DATA FOR THIS TASK:
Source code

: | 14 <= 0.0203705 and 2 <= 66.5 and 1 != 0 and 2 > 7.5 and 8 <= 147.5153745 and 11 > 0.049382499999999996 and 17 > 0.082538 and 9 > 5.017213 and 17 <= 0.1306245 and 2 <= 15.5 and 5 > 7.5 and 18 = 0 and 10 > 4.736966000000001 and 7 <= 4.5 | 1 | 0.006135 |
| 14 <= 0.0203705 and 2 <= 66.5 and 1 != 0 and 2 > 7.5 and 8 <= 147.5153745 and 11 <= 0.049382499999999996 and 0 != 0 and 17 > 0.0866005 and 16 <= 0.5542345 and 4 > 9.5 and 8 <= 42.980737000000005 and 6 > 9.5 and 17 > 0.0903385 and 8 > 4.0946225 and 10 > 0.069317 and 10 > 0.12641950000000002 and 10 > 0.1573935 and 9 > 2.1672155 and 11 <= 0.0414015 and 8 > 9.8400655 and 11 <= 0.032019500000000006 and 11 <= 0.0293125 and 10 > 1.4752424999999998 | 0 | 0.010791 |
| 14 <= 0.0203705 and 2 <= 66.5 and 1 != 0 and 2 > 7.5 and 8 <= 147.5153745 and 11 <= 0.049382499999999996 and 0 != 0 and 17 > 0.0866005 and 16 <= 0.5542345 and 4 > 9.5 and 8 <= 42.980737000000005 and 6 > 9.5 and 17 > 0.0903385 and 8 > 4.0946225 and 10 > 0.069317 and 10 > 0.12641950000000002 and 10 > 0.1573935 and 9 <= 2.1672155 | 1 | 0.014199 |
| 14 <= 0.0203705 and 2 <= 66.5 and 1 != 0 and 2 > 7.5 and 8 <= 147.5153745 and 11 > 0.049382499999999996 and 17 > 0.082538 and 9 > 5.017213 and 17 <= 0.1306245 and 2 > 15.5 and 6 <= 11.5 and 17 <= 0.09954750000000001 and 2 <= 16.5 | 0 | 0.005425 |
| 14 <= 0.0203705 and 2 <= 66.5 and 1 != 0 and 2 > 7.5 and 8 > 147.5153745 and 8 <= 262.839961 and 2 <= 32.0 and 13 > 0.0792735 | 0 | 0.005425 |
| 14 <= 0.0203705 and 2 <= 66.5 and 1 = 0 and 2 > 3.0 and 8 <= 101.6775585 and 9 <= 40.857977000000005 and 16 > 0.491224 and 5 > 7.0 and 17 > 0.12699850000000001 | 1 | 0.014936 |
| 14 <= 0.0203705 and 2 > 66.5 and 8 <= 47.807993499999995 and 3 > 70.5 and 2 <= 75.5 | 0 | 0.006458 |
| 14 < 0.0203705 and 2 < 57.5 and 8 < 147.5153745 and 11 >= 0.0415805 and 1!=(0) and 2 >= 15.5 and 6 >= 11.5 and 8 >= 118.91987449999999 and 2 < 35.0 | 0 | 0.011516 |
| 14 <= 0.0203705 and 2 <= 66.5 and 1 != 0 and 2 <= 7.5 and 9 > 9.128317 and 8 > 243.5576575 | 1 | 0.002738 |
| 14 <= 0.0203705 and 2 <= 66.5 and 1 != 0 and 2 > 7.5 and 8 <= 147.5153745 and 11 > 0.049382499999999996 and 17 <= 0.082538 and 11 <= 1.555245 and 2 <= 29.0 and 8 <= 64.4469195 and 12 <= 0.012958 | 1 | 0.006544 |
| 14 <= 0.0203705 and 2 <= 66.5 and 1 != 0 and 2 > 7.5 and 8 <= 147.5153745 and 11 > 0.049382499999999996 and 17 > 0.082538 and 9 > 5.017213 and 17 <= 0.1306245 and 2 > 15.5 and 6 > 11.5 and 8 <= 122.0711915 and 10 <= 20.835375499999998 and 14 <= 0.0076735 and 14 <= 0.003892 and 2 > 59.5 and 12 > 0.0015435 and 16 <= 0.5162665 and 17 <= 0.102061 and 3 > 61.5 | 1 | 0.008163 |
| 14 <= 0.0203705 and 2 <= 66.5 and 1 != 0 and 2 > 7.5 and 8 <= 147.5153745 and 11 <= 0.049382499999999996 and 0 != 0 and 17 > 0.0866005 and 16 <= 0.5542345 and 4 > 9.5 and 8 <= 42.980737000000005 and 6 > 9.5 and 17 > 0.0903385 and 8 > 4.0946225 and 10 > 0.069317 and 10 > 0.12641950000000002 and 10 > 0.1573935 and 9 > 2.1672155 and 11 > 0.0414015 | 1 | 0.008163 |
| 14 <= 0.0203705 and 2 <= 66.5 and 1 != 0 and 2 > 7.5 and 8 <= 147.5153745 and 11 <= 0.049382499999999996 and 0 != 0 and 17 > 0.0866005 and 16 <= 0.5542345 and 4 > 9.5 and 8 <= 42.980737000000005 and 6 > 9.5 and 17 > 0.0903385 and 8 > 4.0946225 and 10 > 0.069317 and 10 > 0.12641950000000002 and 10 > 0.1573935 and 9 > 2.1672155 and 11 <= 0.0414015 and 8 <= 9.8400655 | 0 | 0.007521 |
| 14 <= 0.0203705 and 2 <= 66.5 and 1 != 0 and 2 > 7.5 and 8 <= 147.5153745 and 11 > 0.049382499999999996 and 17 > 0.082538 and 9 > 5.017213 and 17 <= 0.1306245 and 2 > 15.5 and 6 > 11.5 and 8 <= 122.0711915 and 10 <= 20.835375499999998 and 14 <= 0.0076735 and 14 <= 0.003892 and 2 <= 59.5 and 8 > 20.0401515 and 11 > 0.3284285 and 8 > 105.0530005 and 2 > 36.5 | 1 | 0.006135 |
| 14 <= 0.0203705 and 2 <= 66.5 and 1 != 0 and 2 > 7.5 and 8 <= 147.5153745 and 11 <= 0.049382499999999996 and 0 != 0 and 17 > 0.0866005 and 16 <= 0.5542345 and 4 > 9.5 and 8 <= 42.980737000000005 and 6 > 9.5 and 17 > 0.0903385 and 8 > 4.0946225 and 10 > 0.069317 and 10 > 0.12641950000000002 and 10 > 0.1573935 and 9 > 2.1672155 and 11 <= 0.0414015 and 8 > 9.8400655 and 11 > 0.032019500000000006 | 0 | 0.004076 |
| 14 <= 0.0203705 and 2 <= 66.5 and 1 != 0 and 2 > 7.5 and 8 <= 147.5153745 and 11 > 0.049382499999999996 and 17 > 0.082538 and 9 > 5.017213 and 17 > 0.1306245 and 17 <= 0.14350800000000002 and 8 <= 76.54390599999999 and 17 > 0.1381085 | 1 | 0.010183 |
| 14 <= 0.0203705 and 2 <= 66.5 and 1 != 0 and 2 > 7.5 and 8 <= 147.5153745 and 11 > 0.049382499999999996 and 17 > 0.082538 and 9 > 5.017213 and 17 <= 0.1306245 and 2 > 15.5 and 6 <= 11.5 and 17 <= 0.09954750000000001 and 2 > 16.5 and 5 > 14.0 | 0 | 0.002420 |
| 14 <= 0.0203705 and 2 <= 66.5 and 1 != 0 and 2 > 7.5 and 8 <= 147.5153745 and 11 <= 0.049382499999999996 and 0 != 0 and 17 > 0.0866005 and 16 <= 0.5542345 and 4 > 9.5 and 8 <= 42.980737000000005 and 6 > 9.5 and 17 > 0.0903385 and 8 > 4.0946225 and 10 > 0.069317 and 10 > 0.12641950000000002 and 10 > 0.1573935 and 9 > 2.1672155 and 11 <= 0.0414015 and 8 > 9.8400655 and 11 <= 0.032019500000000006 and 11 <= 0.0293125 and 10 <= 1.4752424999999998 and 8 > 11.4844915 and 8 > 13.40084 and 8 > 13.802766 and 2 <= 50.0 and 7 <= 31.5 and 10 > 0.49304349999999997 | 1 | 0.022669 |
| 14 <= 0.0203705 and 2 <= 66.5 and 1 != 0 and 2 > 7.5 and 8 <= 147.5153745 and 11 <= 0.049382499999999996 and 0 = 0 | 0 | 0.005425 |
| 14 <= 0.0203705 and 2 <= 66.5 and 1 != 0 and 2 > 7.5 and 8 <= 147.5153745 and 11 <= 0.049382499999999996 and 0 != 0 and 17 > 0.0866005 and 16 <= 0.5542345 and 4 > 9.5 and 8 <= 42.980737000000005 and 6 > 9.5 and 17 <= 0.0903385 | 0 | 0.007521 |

JOB: Copy out the lines of the records above, starting at the line containing "4.5 | 1 | 0.006135 |" and ending at the line containing "1 | 0.014199 |", with both of those lines included.

REPLY TO THE TASK:
: | 14 <= 0.0203705 and 2 <= 66.5 and 1 != 0 and 2 > 7.5 and 8 <= 147.5153745 and 11 > 0.049382499999999996 and 17 > 0.082538 and 9 > 5.017213 and 17 <= 0.1306245 and 2 <= 15.5 and 5 > 7.5 and 18 = 0 and 10 > 4.736966000000001 and 7 <= 4.5 | 1 | 0.006135 |
| 14 <= 0.0203705 and 2 <= 66.5 and 1 != 0 and 2 > 7.5 and 8 <= 147.5153745 and 11 <= 0.049382499999999996 and 0 != 0 and 17 > 0.0866005 and 16 <= 0.5542345 and 4 > 9.5 and 8 <= 42.980737000000005 and 6 > 9.5 and 17 > 0.0903385 and 8 > 4.0946225 and 10 > 0.069317 and 10 > 0.12641950000000002 and 10 > 0.1573935 and 9 > 2.1672155 and 11 <= 0.0414015 and 8 > 9.8400655 and 11 <= 0.032019500000000006 and 11 <= 0.0293125 and 10 > 1.4752424999999998 | 0 | 0.010791 |
| 14 <= 0.0203705 and 2 <= 66.5 and 1 != 0 and 2 > 7.5 and 8 <= 147.5153745 and 11 <= 0.049382499999999996 and 0 != 0 and 17 > 0.0866005 and 16 <= 0.5542345 and 4 > 9.5 and 8 <= 42.980737000000005 and 6 > 9.5 and 17 > 0.0903385 and 8 > 4.0946225 and 10 > 0.069317 and 10 > 0.12641950000000002 and 10 > 0.1573935 and 9 <= 2.1672155 | 1 | 0.014199 |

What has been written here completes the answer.